Credit: President's Pact With the GOP by Peter Kuper, PoliticalCartoons.com

The fires consuming Australia, products of record-breaking heat and drought, suggest an unwelcome alternative meaning to the phrase advocating a month without alcohol. They are also a reminder that the phrase’s intended expression of a yen for sobriety is far too narrow for the times: booze may settle a steady fog on the nation’s faculties but its influence is nothing compared to the dizzy degradation brought by our over-indulgence in garbage media and tribal politics. It’s this, more than that second martini, that’s impairing our speech and reasoning, wrecking the conversation required not only for responsible environmental stewardship but democracy itself.

A quarter century ago, Francis Fukuyama wrote that we were entering “the end of history,” a period in which democracy would increasingly assert itself and overspread the earth. One reason for this, he said, was the widening availability of information, which would thwart the brainwashing and disinformation campaigns that dictatorships, including populist dictatorships, had traditionally relied on. But that’s not quite how things turned out. Modern technology still allows the worst leaders to significantly control information, and where information is openly available it has been hyperdemocratized and weaponized by a billion tribalist partisans.

Since the FCC’s 1987 repeal of the Fairness Doctrine, which had been quelling caustic on-air partisanship since 1949, we’ve experienced an unprecedented flood of sewage, first from talk radio and television, and now, probably incurably, from the internet and social media. By combining this flood with a political primary system that amplifies the fringes, we’ve created a populist circus perfectly designed to excite the very passions that the Founders worried would be our democracy’s downfall.

Those passions spiked to a new high in 2008, when a black family moved into the White House.

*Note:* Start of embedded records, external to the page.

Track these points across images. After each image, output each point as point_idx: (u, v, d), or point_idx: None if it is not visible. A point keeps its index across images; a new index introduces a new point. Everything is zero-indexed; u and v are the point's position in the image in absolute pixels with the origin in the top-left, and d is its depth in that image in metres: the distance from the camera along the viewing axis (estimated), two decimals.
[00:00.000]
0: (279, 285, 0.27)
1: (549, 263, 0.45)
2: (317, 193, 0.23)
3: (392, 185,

Half the white people in the country went to DEFCON 1, and created a bull market for birthers, one of whom is now president. Donald Trump is famously dry every month of the year, an avowed teetotaler, but chronically spews more nonsense than the craziest soused uncle at the Thanksgiving table. His followers don’t care that his rants demonstrate a profound disrespect for their intelligence, don’t care that he hasn’t delivered the health care that he promised, or a border wall, or a scheme to get Mexico to pay for it (instead he’s robbing the Pentagon), that he hasn’t brought the troops home from the Middle East, or brought us greater respect in the world, or repaired our infrastructure, or brought back the manufacturing sector, or found a way to boost the stock market without creating unconscionable deficits. They imagine they’re in the throes of a race war and that Donald Trump is the general in their foxhole, and that’s that. They’ve tuned their echo chambers to that frequency and ripped the knob off.

But it’s the sewage that will be playing on that station next January that should have us most concerned. On the 20th day of that month (assuming his impeachment ends in acquittal), Trump may not leave the White House even if he’s defeated this November.

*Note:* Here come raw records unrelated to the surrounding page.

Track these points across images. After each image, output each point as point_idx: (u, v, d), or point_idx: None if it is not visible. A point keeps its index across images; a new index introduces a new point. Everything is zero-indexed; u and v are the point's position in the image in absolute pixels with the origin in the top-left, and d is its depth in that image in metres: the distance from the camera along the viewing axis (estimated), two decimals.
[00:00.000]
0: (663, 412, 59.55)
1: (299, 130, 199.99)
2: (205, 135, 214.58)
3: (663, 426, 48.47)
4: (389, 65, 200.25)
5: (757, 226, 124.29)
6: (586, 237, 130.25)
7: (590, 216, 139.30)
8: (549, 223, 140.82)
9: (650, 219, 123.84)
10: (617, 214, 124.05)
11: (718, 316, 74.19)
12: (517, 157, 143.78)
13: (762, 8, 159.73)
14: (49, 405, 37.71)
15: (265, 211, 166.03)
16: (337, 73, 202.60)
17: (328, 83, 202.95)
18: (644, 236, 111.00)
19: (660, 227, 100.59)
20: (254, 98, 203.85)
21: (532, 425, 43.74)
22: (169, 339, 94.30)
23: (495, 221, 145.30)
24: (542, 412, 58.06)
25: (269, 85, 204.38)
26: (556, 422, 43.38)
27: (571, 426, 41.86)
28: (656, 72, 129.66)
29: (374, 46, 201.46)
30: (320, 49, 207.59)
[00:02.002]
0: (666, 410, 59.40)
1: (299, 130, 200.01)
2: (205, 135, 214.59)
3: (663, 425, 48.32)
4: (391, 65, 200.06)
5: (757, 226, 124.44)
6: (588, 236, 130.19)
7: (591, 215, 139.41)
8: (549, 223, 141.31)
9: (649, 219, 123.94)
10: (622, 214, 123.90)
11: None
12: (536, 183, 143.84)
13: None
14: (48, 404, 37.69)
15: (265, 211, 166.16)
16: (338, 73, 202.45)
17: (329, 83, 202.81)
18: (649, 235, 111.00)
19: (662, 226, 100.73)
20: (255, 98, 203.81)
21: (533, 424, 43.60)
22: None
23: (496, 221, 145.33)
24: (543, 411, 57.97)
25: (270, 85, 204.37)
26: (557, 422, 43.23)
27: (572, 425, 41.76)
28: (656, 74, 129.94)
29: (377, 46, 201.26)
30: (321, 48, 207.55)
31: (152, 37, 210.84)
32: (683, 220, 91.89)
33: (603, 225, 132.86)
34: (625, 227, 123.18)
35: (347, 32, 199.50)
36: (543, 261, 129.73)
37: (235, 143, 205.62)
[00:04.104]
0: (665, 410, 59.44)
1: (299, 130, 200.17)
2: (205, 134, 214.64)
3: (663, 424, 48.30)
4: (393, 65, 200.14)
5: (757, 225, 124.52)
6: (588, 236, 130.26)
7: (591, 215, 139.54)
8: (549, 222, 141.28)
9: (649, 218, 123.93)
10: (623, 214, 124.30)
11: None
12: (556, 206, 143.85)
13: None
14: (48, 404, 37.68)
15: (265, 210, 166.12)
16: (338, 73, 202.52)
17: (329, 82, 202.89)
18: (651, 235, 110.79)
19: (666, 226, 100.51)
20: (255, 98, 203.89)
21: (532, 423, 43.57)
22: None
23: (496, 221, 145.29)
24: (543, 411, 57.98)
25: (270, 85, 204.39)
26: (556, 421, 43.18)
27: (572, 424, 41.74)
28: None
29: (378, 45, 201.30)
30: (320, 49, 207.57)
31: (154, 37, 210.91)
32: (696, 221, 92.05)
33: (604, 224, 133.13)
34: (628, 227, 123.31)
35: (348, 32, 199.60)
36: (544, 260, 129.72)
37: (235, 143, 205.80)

We know Trump will cry foul if he loses the Electoral College because he has never stopped whining, and lying, about his loss of the popular vote in 2016, even though that had no bearing on the constitutional legitimacy of his election. And, of course, it was never just a matter of whining: From May 2017 to January 2018, Trump tasked Vice President Mike Pence with chairing a self-satirizing “Commission on Election Integrity” whose sole aim was to locate the source of millions of nonexistent fraudulent votes. When the commission collapsed under the weight of its own inanity, Trump was still whipping up supporters by claiming “substantial evidence of voter fraud.” In July 2018 he humiliated our nation by standing on foreign soil, next to Vladimir Putin, a foreign dictator actively making war against a NATO-aspiring Ukraine, publicly siding with Putin over our own U.S. intelligence services in regard to Russia’s interference in the 2016 election, for no reason other than that it serviced his psychotic ego.

Then, in 2019, still talking about how great a winner he is, Trump further demonstrated his belief that he can’t actually win without unfair help by holding up congressionally mandated military aid to Ukraine to extort their interference on his personal behalf — a demand tied to discredited, garbage-level internet conspiracy theories. To the sewer.

So it is virtually guaranteed that he will make mincemeat of reality if he loses this year. And because his followers listen to nothing that calls him into question, he will be able, and probably willing, to tweet hundreds of thousands of them, or more, into the streets.

What can we do? Send money to the Center for Public Integrity, whose FOIA request extracted documents from the White House and Defense Department that shed crucial light on the Ukraine scandal. Demand real presidential debates, in which the candidates face each other, talk to each other, and are fact-checked by moderators, sitting at the table in real time. Be prepared to take to the streets, peacefully, to demand an honest and fair election. And support and subscribe to legacy newspapers. They are biased. They make mistakes. But they admit and correct their mistakes, and their Op-Ed pages include opposing points of view. They’re our best bet to ferret out the deepfakes and every other kind of fake coming our way.

Buckle up for a bumpy 2020. Go ahead and have that second martini if you want. You don’t have to stay dry. But stay sober.